Canada is exactly the same. Last week, the Canadian budget was published – a very clear and credible path to getting budget back to balance within three years. One of their officials explained to me that the government felt that there was simply no way the Canadian electorate would vote back in a government that had run up lots of debt.

How did two countries, so socially similar to the UK and with the same monarch, end up with such different political cultures?

The answer lies in late 80s/early 90s – both  Canada and Australia got into big fiscal trouble, and the penny dropped with the electorate at large that government financial problems spell lower living standards for all. The spectacular election in  Canada in 1993 was the most clear example of the electorate imposing order.

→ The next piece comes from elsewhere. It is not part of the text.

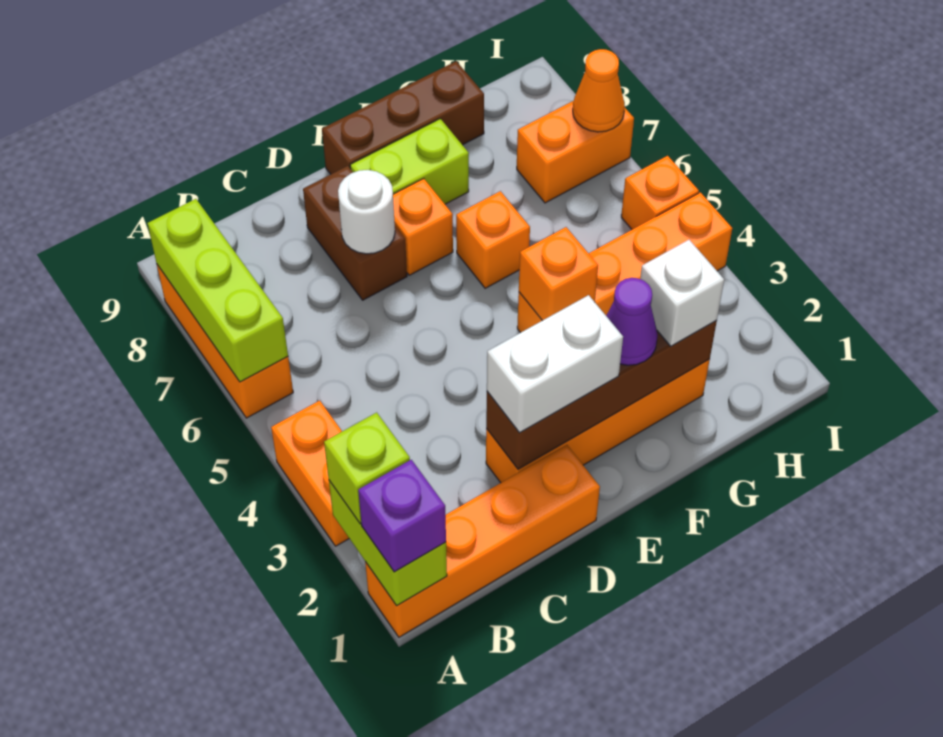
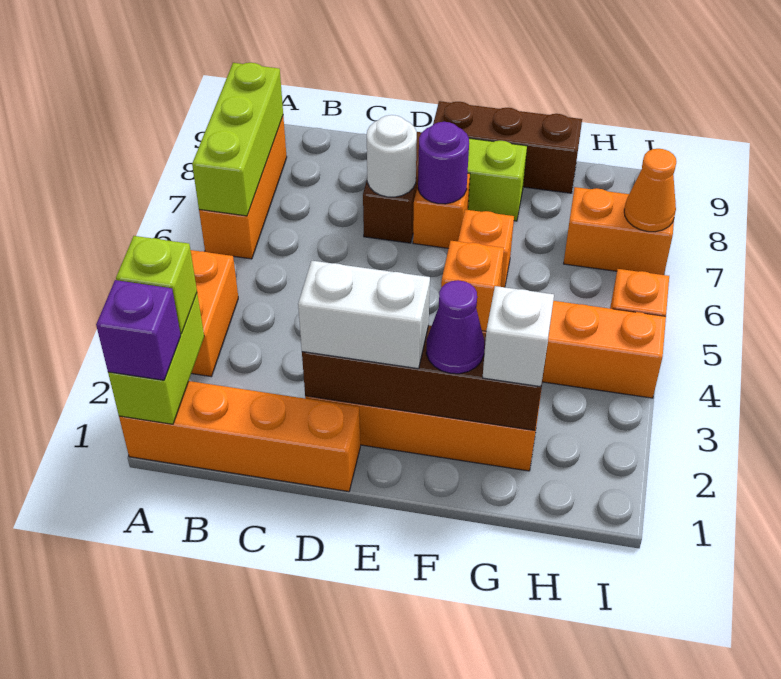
none -> purple 1x1 round brick [418,122,469,204]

Since then, politics has become a much more informed electoral debate about how the government makes the numbers add up – allowing the more serious (that is to say, more Redwood, Darling or Cable style politicians) to thrive.

I think the UK is now in the process of making that transition. Why? Because we're all starting to realise the price of Brown and the bankers’ hubris – having been told for ten years by a fawning media that, somehow, ever greater debt was simply genius at work and there was nothing to ever worry about.

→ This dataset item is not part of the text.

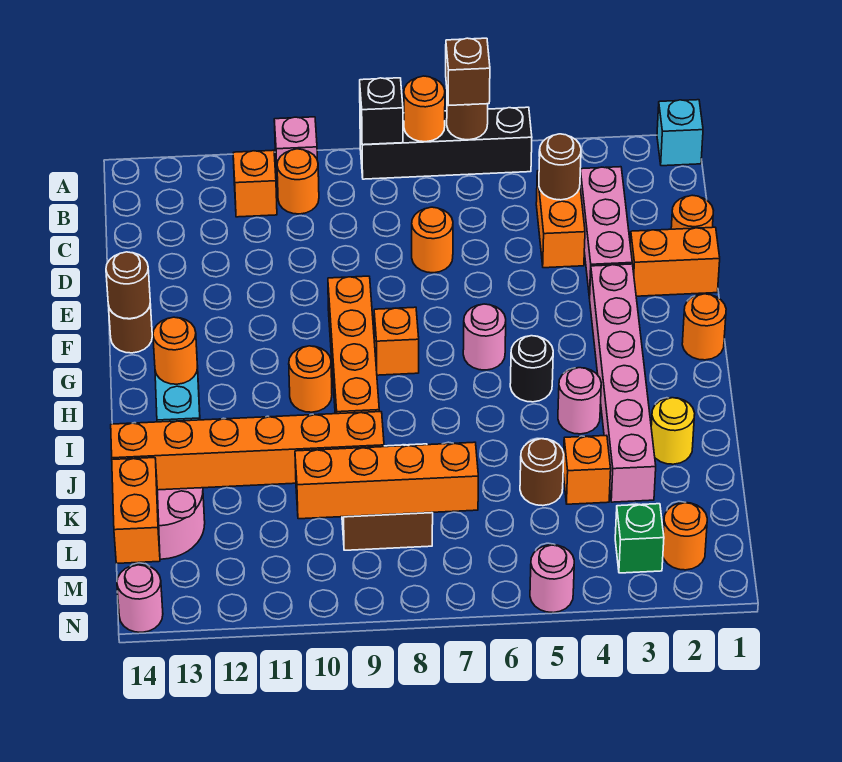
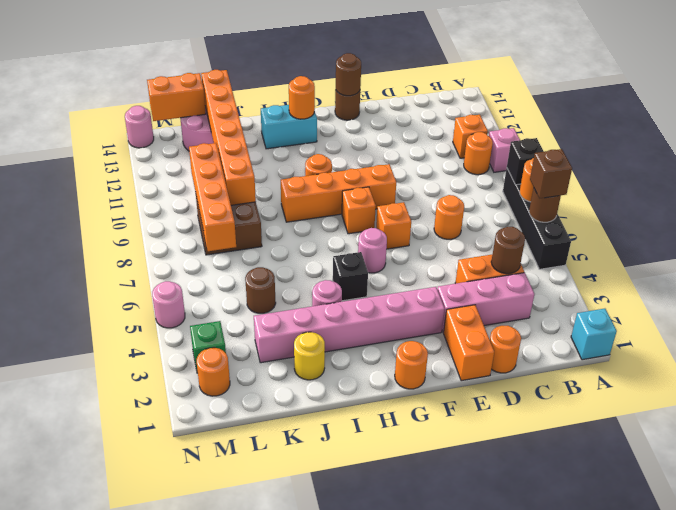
black 1x1 round brick [510,336,553,402] -> black 1x1 brick [333,252,368,301]
orange 1x1 brick [563,435,611,504] -> orange 1x1 brick moved to [376,202,411,249]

The public will mistrust the MSM as well as politicians, and both will have to respond. Those MPs who do get this will be those who are likely to emerge in leadership positions over next few years. Financial literacy has not been at a premium in Britain since Black Wednesday, and you can argue that we have all paid the price for that. The terrible disaster to hit Iceland should serve as a reminder that common sense and simple questions have a crucial role to play in politics and economic management.

A sign of the transition in the political culture that I speak about is in this superb piece by Janice Turner yesterday in The Times. Expect much more of this over the coming years.